Directions:
Continue the tribunal decision below from the point where it stops.

The decision



Upper Tribunal
(Immigration and Asylum Chamber) Appeal Number: HU/10072/2016


THE IMMIGRATION ACTS


Heard at Field House
Decision & Reasons Promulgated
On 10 October 2017
On 07 November 2017



Before

DEPUTY UPPER TRIBUNAL JUDGE I A LEWIS


Between

Entry Clearance Officer - new delhi
Appellant
and

poonam rai
(anonymity direction not made)
Respondent


Representation:
For the Appellant: Mr Nath, Home Office Presenting Officer
For the Respondent: Mr E Wilford of Counsel, instructed by Everest Law Solicitors


DECISION AND REASONS

1. This is an appeal against the decision of First-tier Tribunal Judge Froom promulgated on 12 July 2017.

2. Although before me the Entry Clearance Officer in New Delhi is the appellant and Ms Rai is the Respondent, for the sake of consistency with the proceedings before the First-tier Tribunal I shall hereafter refer to the Entry Clearance Officer as the Respondent and Ms Rai as the Appellant.

Material:
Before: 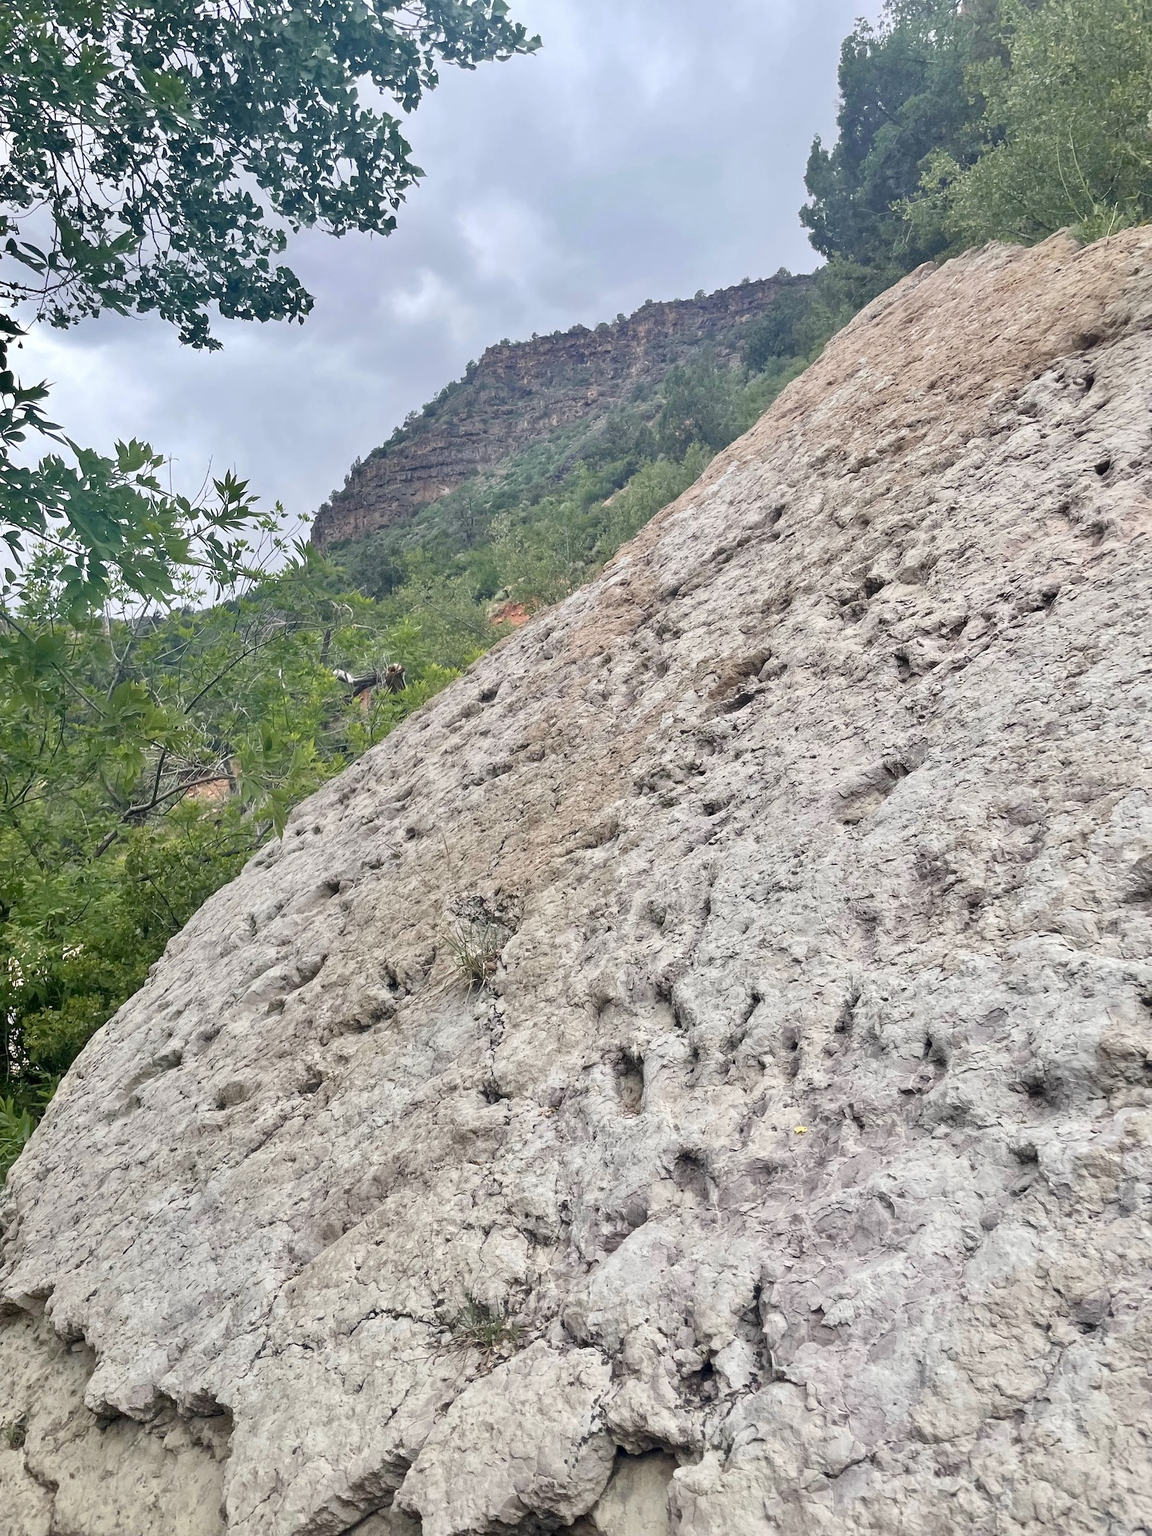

Answer below:
3. The Appellant is a national of Nepal born on 25 February 1989. Her personal circumstances and the history of her application are summarised at paragraph 1 of the Decision of the First-tier Tribunal. She is the daughter of Mr Tej Bahadur Rai (born on 20 March 1959), who is a former member of the Brigade of Gurkhas, having seen service between 14 January 1980 and 31 March 1994 in Hong Kong, Australia, Singapore, the UK, Belize, and Brunei. He reached the rank of Corporal and was discharged with military conduct being described as "exemplary". The Appellant's father and mother were both granted settlement visas and arrived in the UK in 2010. Mr Rai was issued with entry clearance in January 2010 and arrived in May 2010. His partner, the Appellant's mother, was issued with entry clearance in May 2010 and arrived in May 2011. The Appellant's siblings, Prakash Rai (d.o.b. 26 June 1994), and Laxmi Rai (d.o.b. 9 August 1992), were also granted entry clearance at the same time as their mother, but entered the UK shortly before their mother on 24 August 2010 to join their father.

4. The Appellant made an application for entry clearance as the dependent daughter of a former Gurkha soldier. The application was refused for reasons set out in a Notice of Immigration Decision dated 22 March 2016. The Notice of Immigration Decision is a matter of record and its contents are summarised in the Decision of the First-tier Tribunal Judge at paragraphs 3-4. In such circumstances I do not propose to rehearse again the bases of the Respondent's decision.

5. The Appellant appealed to the IAC on human rights grounds. The appeal was allowed for the reasons set out in the Decision of Judge Froom.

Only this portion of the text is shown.